You then may ask: at what point has any A330 pilot been presented with the visual problem noted above, and asked to diagnose/solve it? In old school training, you could call that situation a degraded panel, or partial panel, stall in IMC conditions. (Under the bag, as it were, in training flights).

That sort of training is apparently not done.

This takes us back to the training that is done, which is stall prevention. Seems that didn't take. :(

DozyWannabe 3rd Oct 2012 18:17


Originally Posted by Lonewolf_50 (Post 7447500)
Typically, airlines do not do actual stall training in the aircraft (valid risk and cost reasons), and do not have simulators that can accurately emulate a stall (lack of data points, apparently).

The simulators can emulate stall conditions to a fair degree of accuracy - certainly enough to train the points you refer to (nose-up, lack of roll stability, rapidly unwinding altimeter). The issue is that the aircraft behaviour in a stall is based on extrapolated data rather than actual acquired data. Judging by the simulated flight path in the report based on the PF's apparent inputs, the accuracy of the simulator is close enough that the difference is negligible, but it cannot be claimed to be 100% accurate.

I think the reason for focusing on stall avoidance was less to do with a lack of simulator fidelity than it was the industry-wide perception that by drilling stall avoidance procedures into crews, the need for stall recognition and recovery learned at PPL level need not be revised. This turned out to be a significant mistake with hindsight.

Lyman 3rd Oct 2012 18:17

Stall prevention was trained, every sim. Lose no altitude, maintain back pressure. Thrust increase.

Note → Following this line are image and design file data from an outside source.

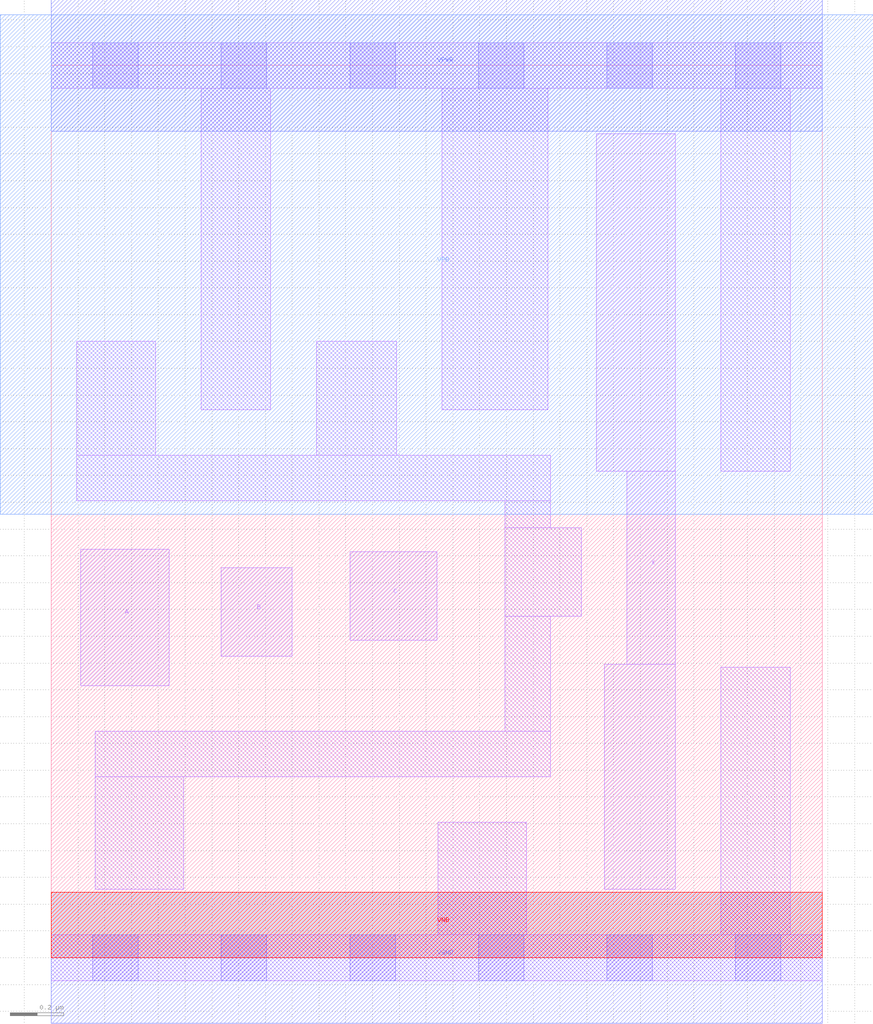
<source format=lef>
# Copyright 2020 The SkyWater PDK Authors
#
# Licensed under the Apache License, Version 2.0 (the "License");
# you may not use this file except in compliance with the License.
# You may obtain a copy of the License at
#
#     https://www.apache.org/licenses/LICENSE-2.0
#
# Unless required by applicable law or agreed to in writing, software
# distributed under the License is distributed on an "AS IS" BASIS,
# WITHOUT WARRANTIES OR CONDITIONS OF ANY KIND, either express or implied.
# See the License for the specific language governing permissions and
# limitations under the License.
#
# SPDX-License-Identifier: Apache-2.0

VERSION 5.7 ;
  NOWIREEXTENSIONATPIN ON ;
  DIVIDERCHAR "/" ;
  BUSBITCHARS "[]" ;
MACRO sky130_fd_sc_lp__and3_2
  CLASS CORE ;
  FOREIGN sky130_fd_sc_lp__and3_2 ;
  ORIGIN  0.000000  0.000000 ;
  SIZE  2.880000 BY  3.330000 ;
  SYMMETRY X Y R90 ;
  SITE unit ;
  PIN A
    ANTENNAGATEAREA  0.126000 ;
    DIRECTION INPUT ;
    USE SIGNAL ;
    PORT
      LAYER li1 ;
        RECT 0.110000 1.015000 0.440000 1.525000 ;
    END
  END A
  PIN B
    ANTENNAGATEAREA  0.126000 ;
    DIRECTION INPUT ;
    USE SIGNAL ;
    PORT
      LAYER li1 ;
        RECT 0.635000 1.125000 0.900000 1.455000 ;
    END
  END B
  PIN C
    ANTENNAGATEAREA  0.126000 ;
    DIRECTION INPUT ;
    USE SIGNAL ;
    PORT
      LAYER li1 ;
        RECT 1.115000 1.185000 1.440000 1.515000 ;
    END
  END C
  PIN X
    ANTENNADIFFAREA  0.588000 ;
    DIRECTION OUTPUT ;
    USE SIGNAL ;
    PORT
      LAYER li1 ;
        RECT 2.035000 1.815000 2.330000 3.075000 ;
        RECT 2.065000 0.255000 2.330000 1.095000 ;
        RECT 2.150000 1.095000 2.330000 1.815000 ;
    END
  END X
  PIN VGND
    DIRECTION INOUT ;
    USE GROUND ;
    PORT
      LAYER met1 ;
        RECT 0.000000 -0.245000 2.880000 0.245000 ;
    END
  END VGND
  PIN VNB
    DIRECTION INOUT ;
    USE GROUND ;
    PORT
      LAYER pwell ;
        RECT 0.000000 0.000000 2.880000 0.245000 ;
    END
  END VNB
  PIN VPB
    DIRECTION INOUT ;
    USE POWER ;
    PORT
      LAYER nwell ;
        RECT -0.190000 1.655000 3.070000 3.520000 ;
    END
  END VPB
  PIN VPWR
    DIRECTION INOUT ;
    USE POWER ;
    PORT
      LAYER met1 ;
        RECT 0.000000 3.085000 2.880000 3.575000 ;
    END
  END VPWR
  OBS
    LAYER li1 ;
      RECT 0.000000 -0.085000 2.880000 0.085000 ;
      RECT 0.000000  3.245000 2.880000 3.415000 ;
      RECT 0.095000  1.705000 1.865000 1.875000 ;
      RECT 0.095000  1.875000 0.390000 2.300000 ;
      RECT 0.165000  0.255000 0.495000 0.675000 ;
      RECT 0.165000  0.675000 1.865000 0.845000 ;
      RECT 0.560000  2.045000 0.820000 3.245000 ;
      RECT 0.990000  1.875000 1.290000 2.300000 ;
      RECT 1.445000  0.085000 1.775000 0.505000 ;
      RECT 1.460000  2.045000 1.855000 3.245000 ;
      RECT 1.695000  0.845000 1.865000 1.275000 ;
      RECT 1.695000  1.275000 1.980000 1.605000 ;
      RECT 1.695000  1.605000 1.865000 1.705000 ;
      RECT 2.500000  0.085000 2.760000 1.085000 ;
      RECT 2.500000  1.815000 2.760000 3.245000 ;
    LAYER mcon ;
      RECT 0.155000 -0.085000 0.325000 0.085000 ;
      RECT 0.155000  3.245000 0.325000 3.415000 ;
      RECT 0.635000 -0.085000 0.805000 0.085000 ;
      RECT 0.635000  3.245000 0.805000 3.415000 ;
      RECT 1.115000 -0.085000 1.285000 0.085000 ;
      RECT 1.115000  3.245000 1.285000 3.415000 ;
      RECT 1.595000 -0.085000 1.765000 0.085000 ;
      RECT 1.595000  3.245000 1.765000 3.415000 ;
      RECT 2.075000 -0.085000 2.245000 0.085000 ;
      RECT 2.075000  3.245000 2.245000 3.415000 ;
      RECT 2.555000 -0.085000 2.725000 0.085000 ;
      RECT 2.555000  3.245000 2.725000 3.415000 ;
  END
END sky130_fd_sc_lp__and3_2
END LIBRARY

</source>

He did that. And kept doing it, until it became confusing, imho.

DozyWannabe 3rd Oct 2012 19:04


Originally Posted by Lyman (Post 7447517)
Stall prevention was trained, every sim. Lose no altitude, maintain back pressure. Thrust increase.

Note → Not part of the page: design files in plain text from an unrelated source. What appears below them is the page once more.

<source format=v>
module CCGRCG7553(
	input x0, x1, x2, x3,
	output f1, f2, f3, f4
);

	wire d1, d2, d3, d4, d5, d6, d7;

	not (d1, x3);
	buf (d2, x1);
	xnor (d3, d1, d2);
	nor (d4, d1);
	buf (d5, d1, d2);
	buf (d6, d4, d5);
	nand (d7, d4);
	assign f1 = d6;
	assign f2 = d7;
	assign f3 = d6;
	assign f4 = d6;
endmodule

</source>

He did that. And kept doing it, until it became confusing, imho.

"Maintain back pressure" was never part of the drill.

For IAS, the procedure was:

PITCH/THRUST:

Above THRUST RED ALT and Above FL 100 - 5deg/CLB

http://www.bea.aero/docspa/2009/f-cp...nexe.06.en.pdf

For STALL WARNING, the "phases after lift off" procedure was:

THRUST LEVERS - TOGA
PITCH ATTITUDE - REDUCE
BANK ANGLE - ROLL WINGS LEVEL
SPEEDBRAKES - CHECK RETRACTED

http://www.bea.aero/docspa/2009/f-cp...nexe.11.en.pdf

truckflyer 3rd Oct 2012 20:11

I am curious at what point did Unreliable Airspeed, become a memory item?

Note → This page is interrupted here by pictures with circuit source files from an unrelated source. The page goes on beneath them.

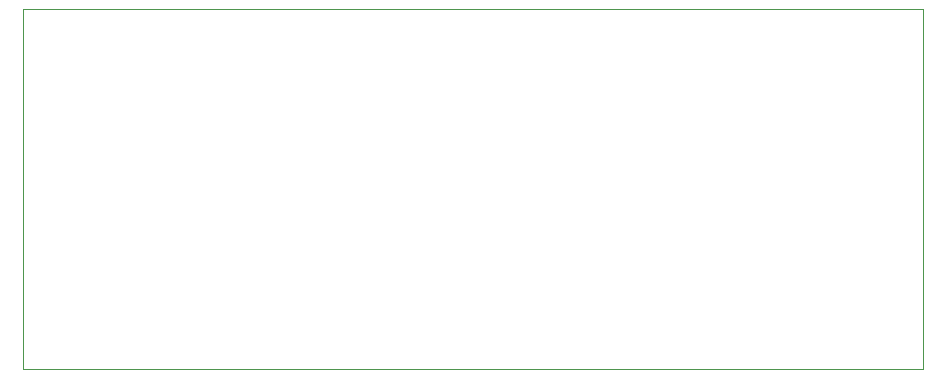
<source format=gbr>
G04 #@! TF.GenerationSoftware,KiCad,Pcbnew,5.1.5+dfsg1-2build2*
G04 #@! TF.CreationDate,2021-08-05T10:15:14-05:00*
G04 #@! TF.ProjectId,gpsdo,67707364-6f2e-46b6-9963-61645f706362,rev?*
G04 #@! TF.SameCoordinates,Original*
G04 #@! TF.FileFunction,Profile,NP*
%FSLAX46Y46*%
G04 Gerber Fmt 4.6, Leading zero omitted, Abs format (unit mm)*
G04 Created by KiCad (PCBNEW 5.1.5+dfsg1-2build2) date 2021-08-05 10:15:14*
%MOMM*%
%LPD*%
G04 APERTURE LIST*
%ADD10C,0.050000*%
G04 APERTURE END LIST*
D10*
X25400000Y-55880000D02*
X25400000Y-25400000D01*
X101600000Y-55880000D02*
X25400000Y-55880000D01*
X101600000Y-25400000D02*
X101600000Y-55880000D01*
X25400000Y-25400000D02*
X101600000Y-25400000D01*
M02*

</source>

Was it a memory item before the AF447 crash?

From the documentary it does seem, that if they had just applied the unreliable airspeed procedure, as soon as they started to get nonsense information, the whole thing would have been a non-event!

I am sorry, as I am relative new to Airbus, and I do not know the history of Airbus training in the past.

Was Unreliable Airspeed a memory item at the time of the AF447 crash?
If it was, why did not the Air France crew apply that procedure?

Or was it not, if so, how was the issued dealt with during training?

It did seem that the crew was overly confident in the Airbus, saying, "good we flying Airbus" several during the time they entered the storm!

Did they rely to much on the machine, and not their own basic flying skills?

DozyWannabe 3rd Oct 2012 20:13


Originally Posted by truckflyer (Post 7447736)
It did seem that the crew was overly confident in the Airbus, saying, "good we flying Airbus" several during the time they entered the storm!

Did they? I can't find it in the transcript... I'll have to borrow the book again to check that.

Lyman 3rd Oct 2012 20:55

You are confusing the drill for T/O with "approach to STALL".

Maintain back pressure is how the altitude is kept stable. Takeoff involves some serious NU, hence the "reduce Pitch"....

Perhaps ?

DozyWannabe 3rd Oct 2012 21:03

No - the PDF links contain the "at take off" and "phases after take-off" actions. It is the latter I have quoted. One does not maintain altitude by maintaining backpressure on the stick/yoke - if the aircraft is trimmed correctly then no direct input is required.

The point is at no stage do any of these procedures refer to manipulation of the stick, as you suggest. You are making stuff up again.